I don't think that's true at all. The whole point of the law is that your interfaces should be robust, and still accept input that might be nonconforming in some way but still be possible to validate.
The principle still states that if you cannot validate input, you should not accept it.
The state of HTML parsing should convince you that if you follow postel's law in one browser then every other browser has to follow it in the same way.
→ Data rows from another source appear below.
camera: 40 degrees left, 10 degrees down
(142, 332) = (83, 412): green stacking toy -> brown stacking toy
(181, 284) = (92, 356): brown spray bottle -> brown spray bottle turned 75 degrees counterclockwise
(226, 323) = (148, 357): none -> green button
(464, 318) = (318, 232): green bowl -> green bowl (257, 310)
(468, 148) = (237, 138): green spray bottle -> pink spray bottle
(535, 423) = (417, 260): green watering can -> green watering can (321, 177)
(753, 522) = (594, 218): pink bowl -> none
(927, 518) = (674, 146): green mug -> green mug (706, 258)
That's a truism in general. If you're liberal in what you accept, then the allowances you make effectively become part of your protocol specification; and if you hope for interoperability, then everyone has to be follow the same protocol specification which now has to include all of those unofficial allowances you (and other implementors) have paved the road to hell with. If that's not the case, then you don't really have compatible services, you just have services that coincidentally happen to work the same way sometimes, and fail other times in possibly spectacular ways.
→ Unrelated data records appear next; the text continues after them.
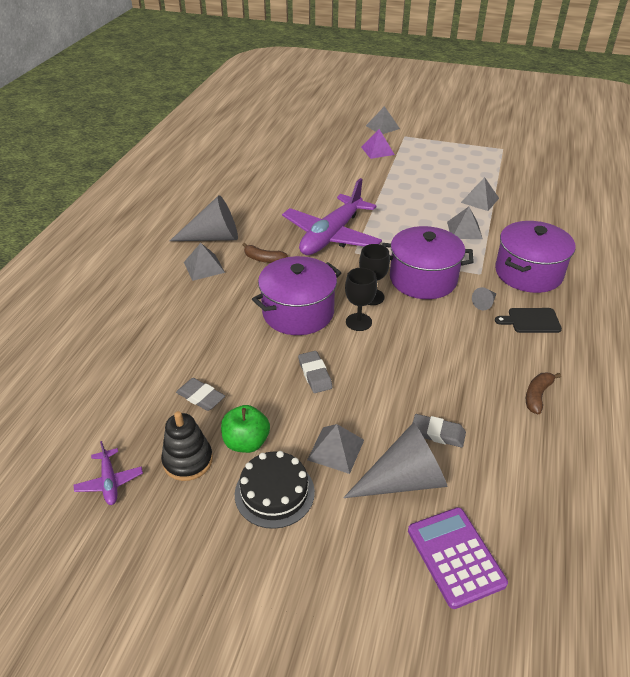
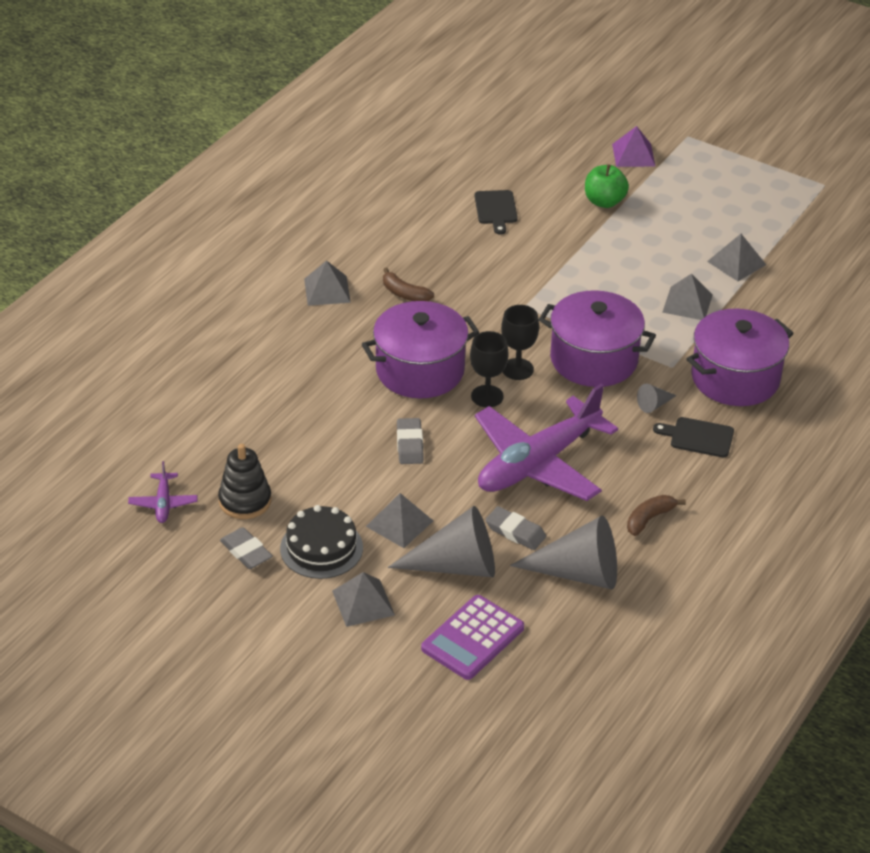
camera: 15 degrees right, 0 degrees up
(200, 397) = (276, 442): grey eraser -> grey eraser (246, 552)
(213, 237) = (351, 251): grey cone -> grey cone (578, 573)
(246, 442) = (309, 497): green apple -> green apple (604, 202)
(305, 195) = (496, 209): none -> black cutting board
(331, 236) = (504, 278): purple plane -> purple plane (538, 463)
(382, 127) = (663, 113): grey pyramid -> grey pyramid (363, 603)
(455, 557) = (473, 638): purple calculator -> purple calculator turned 135 degrees counterclockwise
I have always been a proponent for the exact opposite of Postel's law: If it's important for a service to be accommodating in what it accepts, then those accommodations should be explicit in the written spec. Services MUST NOT be liberal in what they accept; they should start from the position of accepting nothing at all, and then only begrudgingly accept inputs the spec tells them they have to, and never more than that.
HTML eventually found its way there after wandering blindly in the wilderness for a decade and dragging all of us behind it kicking and screaming the entire time; but at least it got there in the end.
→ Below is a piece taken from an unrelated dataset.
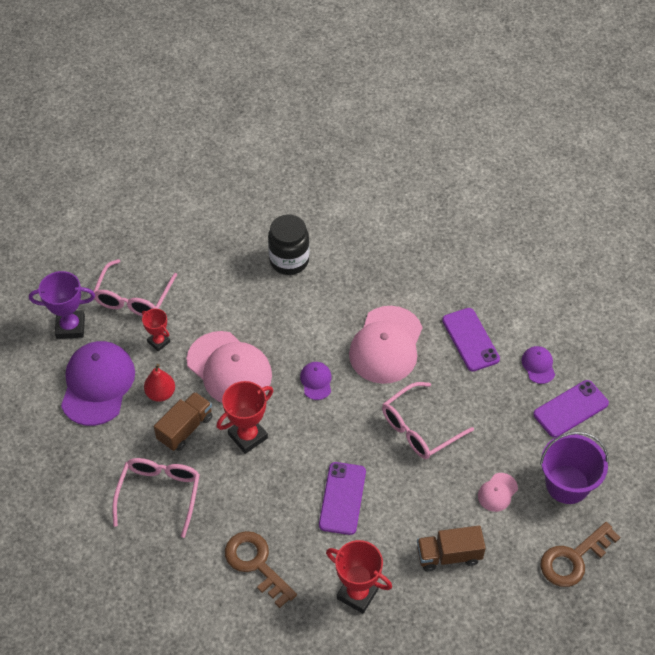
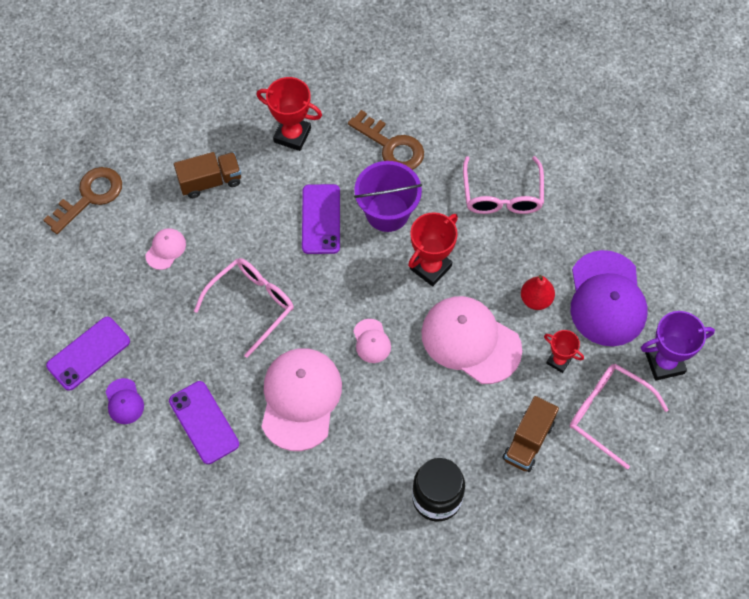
camera: 170 degrees right, 10 degrees up
(133, 298) = (607, 413): pink glasses -> pink glasses turned 60 degrees counterclockwise
(185, 429) = (498, 265): brown truck -> brown truck (528, 441)
(316, 381) = (371, 341): purple cap -> pink cap
(567, 484) = (94, 268): purple bucket -> purple bucket (387, 212)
> The state of HTML parsing should convince you that if you follow postel's law in one browser then every other browser has to follow it in the same way.
No. Your claim expresses a critical misunderstanding of the principle. It's desirable that a browser should be robust to support broken but still perfectly parceable HTML. Otherwise, it fails to be even useable when dealing with anything but perfectly compliant documents, which mind you means absolutely none whatsoever.
But just because a browser supports broken documents, that doesn't make them less broken. It just means that the severity of the issue is downgraded, and users of said browser have one less reason to migrate.
The reason the internet consists of 99% broken html is that all browsers accept that broken html.
If browsers had conformed to a rigid specification and only accepted valid input from the start, then people wouldn't have produced all that broken html and we wouldn't be in this mess that we are in now.
There are different interpretations about what "being liberal" means.
For example, some JSON parsers extend the language to accept comments and trailing commas. That is not a change that creates vulnerability.
Other parsers extend the language by accepting duplicated keys and disambiguate them with some random rule. That is is a vulnerability factory.
Being flexible by creating a well defined superlanguage is completely different from doing it with an ill-defined one that depends on heuristics and implementation details to be evaluated.
My counter argument is that the entire web exists because of Postel's law. HTML would just be another obsolete boring document format from the 1980s.
I agree that there are better ways to design flexibility into protocols but that requires effort, forethought, and most of all imagination. You might not imagine that your little scientific document format would eventually become the world's largest application platform and plan accordingly.